[Saved data entries]
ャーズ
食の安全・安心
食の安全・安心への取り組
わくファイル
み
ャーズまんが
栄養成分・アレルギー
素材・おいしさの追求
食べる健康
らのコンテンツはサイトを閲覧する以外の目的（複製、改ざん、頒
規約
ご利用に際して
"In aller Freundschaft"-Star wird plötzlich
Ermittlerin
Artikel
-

* * *

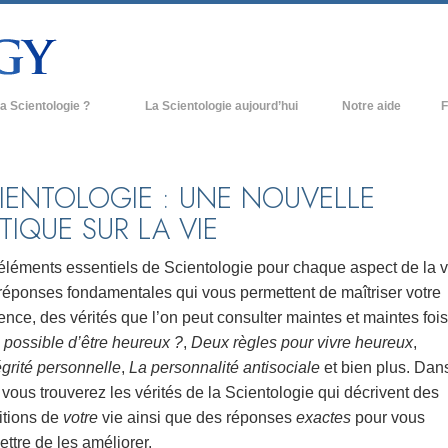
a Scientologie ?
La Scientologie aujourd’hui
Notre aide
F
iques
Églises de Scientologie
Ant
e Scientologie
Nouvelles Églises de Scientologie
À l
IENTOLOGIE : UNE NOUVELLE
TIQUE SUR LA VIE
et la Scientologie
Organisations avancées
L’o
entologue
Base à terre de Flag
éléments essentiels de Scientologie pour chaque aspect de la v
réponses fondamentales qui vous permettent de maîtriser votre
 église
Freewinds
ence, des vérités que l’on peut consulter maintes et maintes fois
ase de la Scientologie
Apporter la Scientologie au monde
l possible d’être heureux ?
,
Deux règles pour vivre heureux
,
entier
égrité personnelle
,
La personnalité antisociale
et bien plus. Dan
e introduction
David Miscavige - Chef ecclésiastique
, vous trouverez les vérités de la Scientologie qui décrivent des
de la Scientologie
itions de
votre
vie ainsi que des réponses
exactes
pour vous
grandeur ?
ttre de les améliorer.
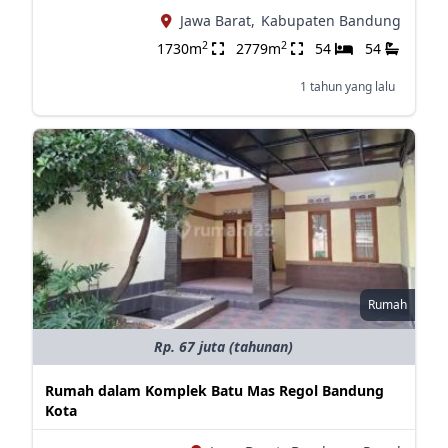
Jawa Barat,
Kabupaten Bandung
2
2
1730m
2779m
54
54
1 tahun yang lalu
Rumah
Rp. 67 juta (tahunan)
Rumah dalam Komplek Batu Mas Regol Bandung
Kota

---

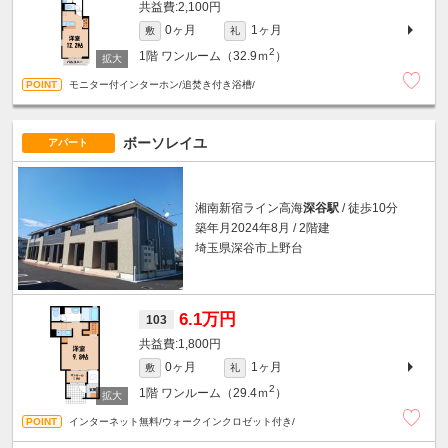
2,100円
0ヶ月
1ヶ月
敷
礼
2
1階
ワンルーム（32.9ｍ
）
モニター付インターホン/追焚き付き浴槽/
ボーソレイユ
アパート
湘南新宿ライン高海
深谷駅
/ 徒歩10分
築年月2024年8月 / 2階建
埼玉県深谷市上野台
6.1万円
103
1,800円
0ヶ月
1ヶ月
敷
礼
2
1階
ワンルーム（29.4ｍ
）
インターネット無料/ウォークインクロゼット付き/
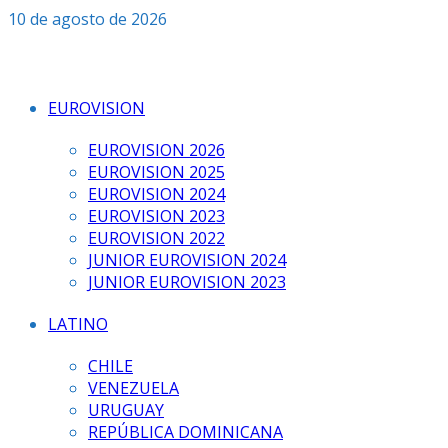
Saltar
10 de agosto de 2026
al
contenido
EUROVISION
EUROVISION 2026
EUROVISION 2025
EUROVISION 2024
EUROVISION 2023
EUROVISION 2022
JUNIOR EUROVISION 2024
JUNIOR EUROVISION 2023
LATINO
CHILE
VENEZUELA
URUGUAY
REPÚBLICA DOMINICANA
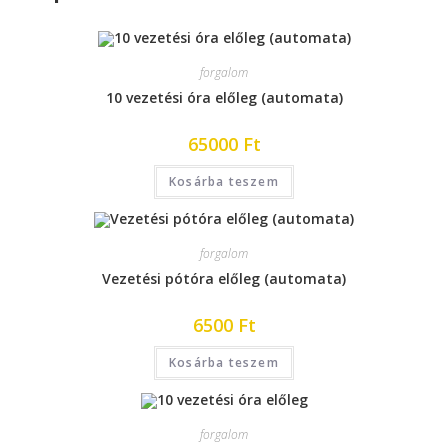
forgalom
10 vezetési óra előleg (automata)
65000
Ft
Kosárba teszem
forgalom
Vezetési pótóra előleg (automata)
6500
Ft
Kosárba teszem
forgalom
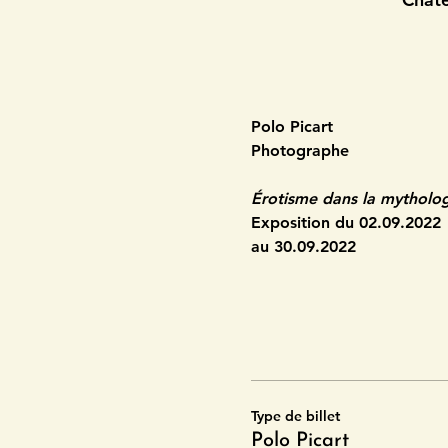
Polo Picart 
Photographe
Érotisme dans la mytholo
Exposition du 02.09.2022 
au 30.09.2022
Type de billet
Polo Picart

Brief:
Repeat the lines of the data above word for word, starting with the line that contains "a Scientologie ?" and going on through the line that contains "ttre de les améliorer.".

Task answer:
a Scientologie ?
La Scientologie aujourd’hui
Notre aide
F
iques
Églises de Scientologie
Ant
e Scientologie
Nouvelles Églises de Scientologie
À l
IENTOLOGIE : UNE NOUVELLE
TIQUE SUR LA VIE
et la Scientologie
Organisations avancées
L’o
entologue
Base à terre de Flag
éléments essentiels de Scientologie pour chaque aspect de la v
réponses fondamentales qui vous permettent de maîtriser votre
 église
Freewinds
ence, des vérités que l’on peut consulter maintes et maintes fois
ase de la Scientologie
Apporter la Scientologie au monde
l possible d’être heureux ?
,
Deux règles pour vivre heureux
,
entier
égrité personnelle
,
La personnalité antisociale
et bien plus. Dan
e introduction
David Miscavige - Chef ecclésiastique
, vous trouverez les vérités de la Scientologie qui décrivent des
de la Scientologie
itions de
votre
vie ainsi que des réponses
exactes
pour vous
grandeur ?
ttre de les améliorer.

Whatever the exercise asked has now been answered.